Aquella constatación podría parecer en buena medida una justificación de Stalin, pero si se tienen en cuenta la vida y los textos de Kolontái, cabe deducir que se trataba, sencillamente, de un balance de su experiencia política, que había comenzado ya a principios del siglo XX. Alexandra extrajo entonces sus conclusiones. La primera, de la que da testimonio toda su vida, fue que quería permanecer en su país, no abandonarlo nunca. (…) Para Kolontái, salvar su vida a través del exilio era impensable.
Además, siempre se mantuvo apasionadamente ligada a la causa revolucionaria. Reconocía que la revolución se había estrellado contra el atraso ruso y que se había desviado del buen camino, pero no compartía la acusación de Trotski, que hablaba de una traición a la revolución. Seguía empeñada en participar en la obra que con tanta dificultad se estaba acometiendo tras 1917: la transformación de su país. Stalin estaba en el poder y ella pensaba —así se lo dijo a Marcel Body— que “Stalin [era] un hombre de Estado”. (…)
Cuando en 1923 fue víctima de una extraña maniobra de Pravda, que había publicado varios artículos sobre sus temas preferidos con la firma “A. M. K.” —lo cual la ponía en una posición a la vez ridícula y peligrosa—, a quien se dirigió para pedir ayuda contra un proyecto que dañaba su honor fue a Stalin. Y él la apoyó. En 1925 recordaría este episodio a Marcel Body, insistiendo en que debía estar agradecida al dirigente. Aquella historia nos revela también qué era lo que más la inquietaba en medio de las incertidumbres políticas de aquella época. En sus confidencias a Body no hablaba del miedo a ser detenida o torturada. En cierta ocasión, ella le planteó en una carta la siguiente pregunta: “¿Cómo defenderse de la injuria?”. Para Kolontái, igual que para muchos viejos bolcheviques, el temor a ser rechazada por el Partido, a ser expulsada de él, tenía un peso muy importante. Pero en su caso también existía el temor a ser difamada ante el pueblo, ante su pueblo.
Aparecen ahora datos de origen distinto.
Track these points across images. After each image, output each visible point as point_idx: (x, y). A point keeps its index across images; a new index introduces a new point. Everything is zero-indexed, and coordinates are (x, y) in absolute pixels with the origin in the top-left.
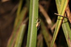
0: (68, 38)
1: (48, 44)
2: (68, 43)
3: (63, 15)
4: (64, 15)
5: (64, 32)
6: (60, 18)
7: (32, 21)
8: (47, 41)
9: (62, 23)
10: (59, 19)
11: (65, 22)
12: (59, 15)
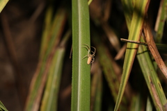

Su reputación en Rusia tenía para ella una gran importancia. Aún no sabía que a mediados de los años treinta los viejos bolcheviques serían obligados, mediante tortura, a confesar públicamente los delitos más inverosímiles y, en consecuencia, a ser objeto del desprecio y el rechazo del pueblo. (…)
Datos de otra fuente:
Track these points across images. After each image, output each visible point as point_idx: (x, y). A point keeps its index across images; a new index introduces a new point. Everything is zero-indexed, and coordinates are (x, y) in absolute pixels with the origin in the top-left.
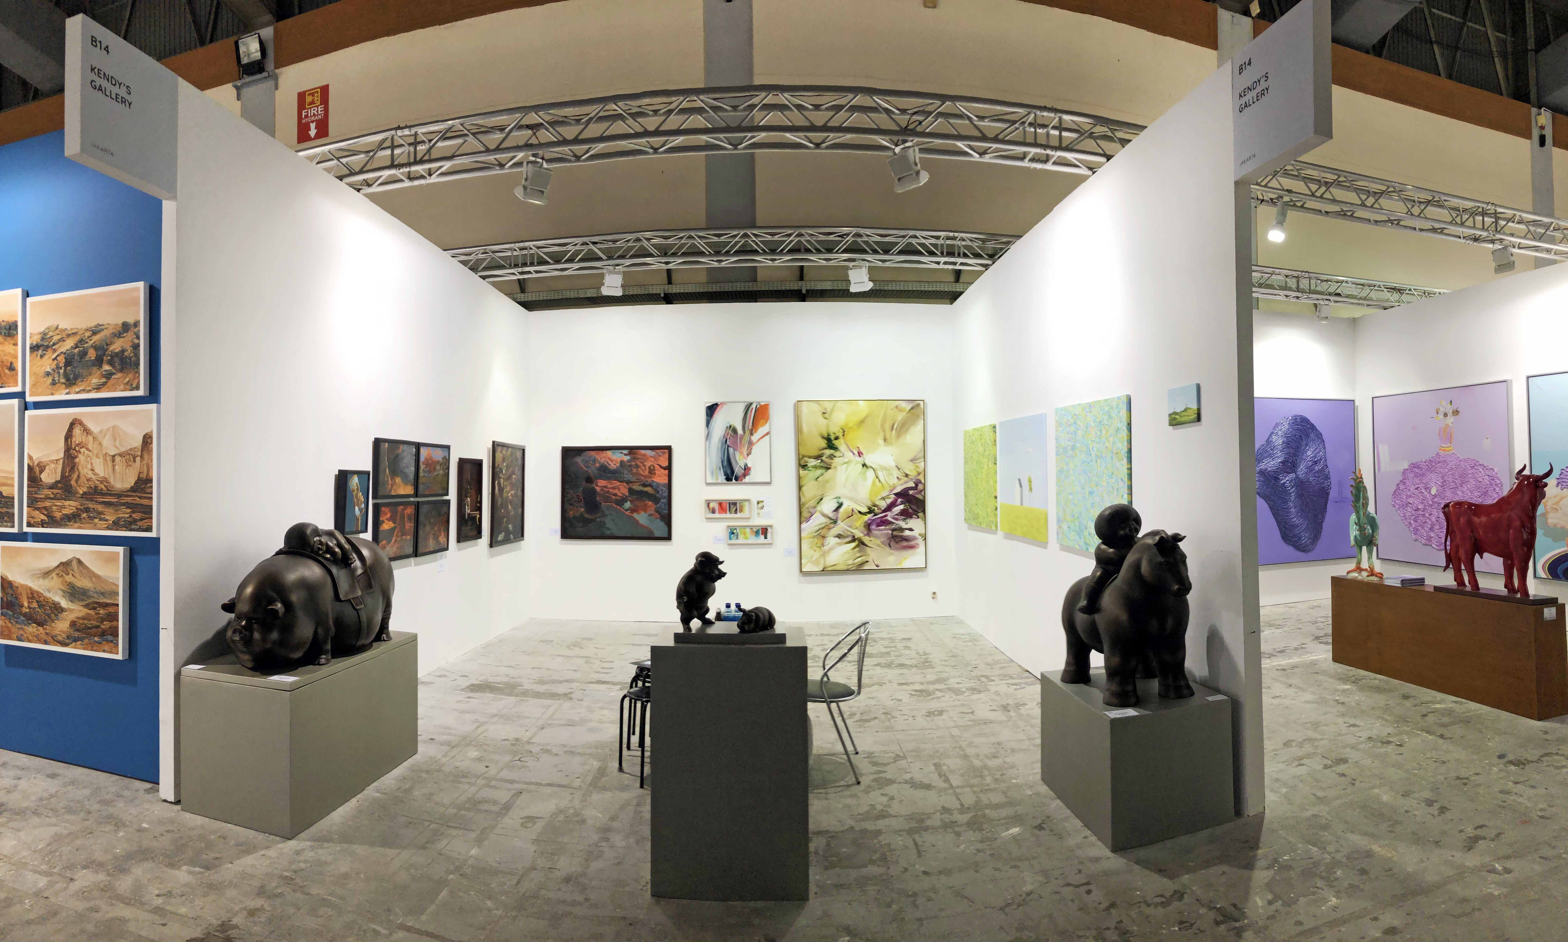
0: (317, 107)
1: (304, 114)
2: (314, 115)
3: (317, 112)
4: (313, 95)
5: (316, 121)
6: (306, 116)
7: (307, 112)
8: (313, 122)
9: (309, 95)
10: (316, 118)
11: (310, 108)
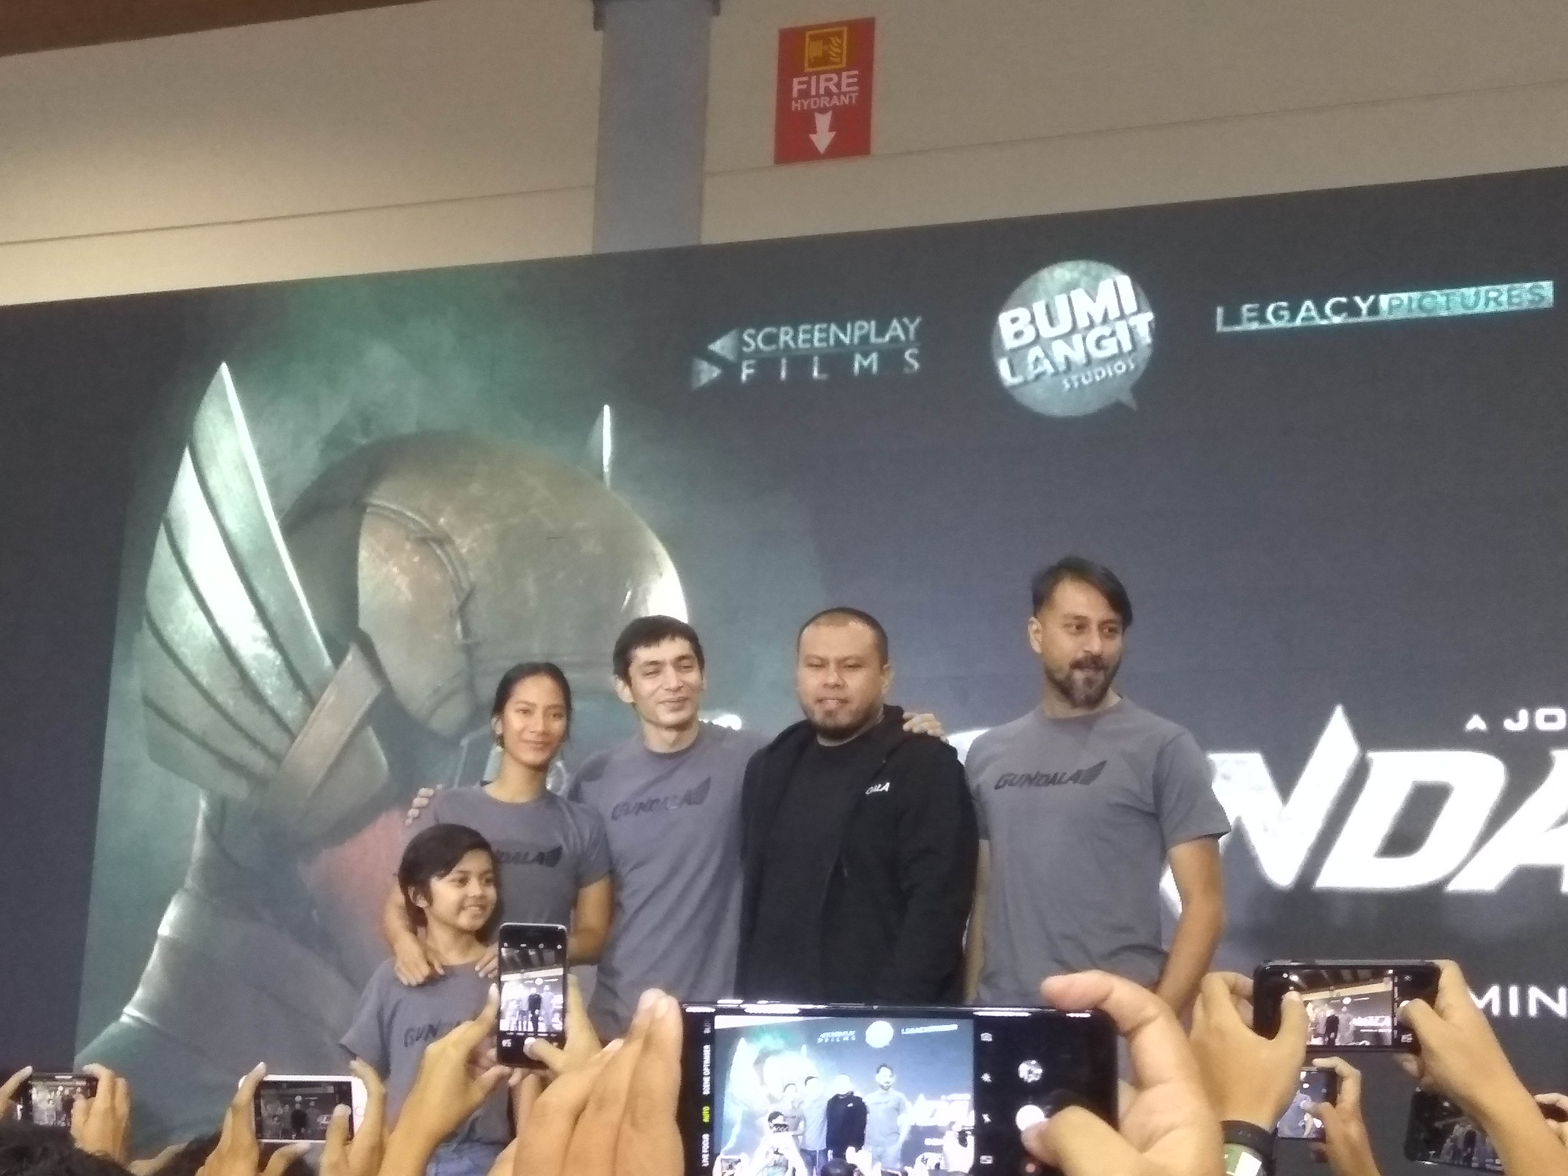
0: (839, 72)
1: (796, 87)
2: (829, 93)
3: (838, 85)
4: (826, 39)
5: (835, 109)
6: (805, 94)
7: (808, 83)
8: (823, 110)
9: (814, 38)
10: (835, 101)
11: (818, 74)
Al final de aquella aventura en común, Stalin no pudo evitar romper el pacto implícito que los había mantenido unidos durante tanto tiempo. A través de las instrucciones que dio tras la muerte de Alexandra, la expulsó de la historia del Partido. El tiempo ha vengado a Kolontái. La desestalinización ha condenado a Stalin, pero Kolontái ha sobrevivido. Sus textos, su actividad revolucionaria, política y, finalmente, diplomática han quedado grabados en el mármol del conocimiento histórico, con sus debilidades y sus renuncias, que no merman en nada la fuerza de su personalidad. Siempre fiel a su proyecto de estar con el pueblo —ese fue el principio que guio su vida—, Kolontái ha entrado en la historia de los héroes indiscutibles del movimiento comunista, de sus héroes: los Lafargue, Liebknecht y Rosa Luxemburg. Y, para la historia, la imagen de Kolontái será siempre, por encima de cualquier otra cosa, la que admiraron todas las personas que la conocieron: la de una combatiente al servicio de todas las causas, la Valkiria de la Revolución.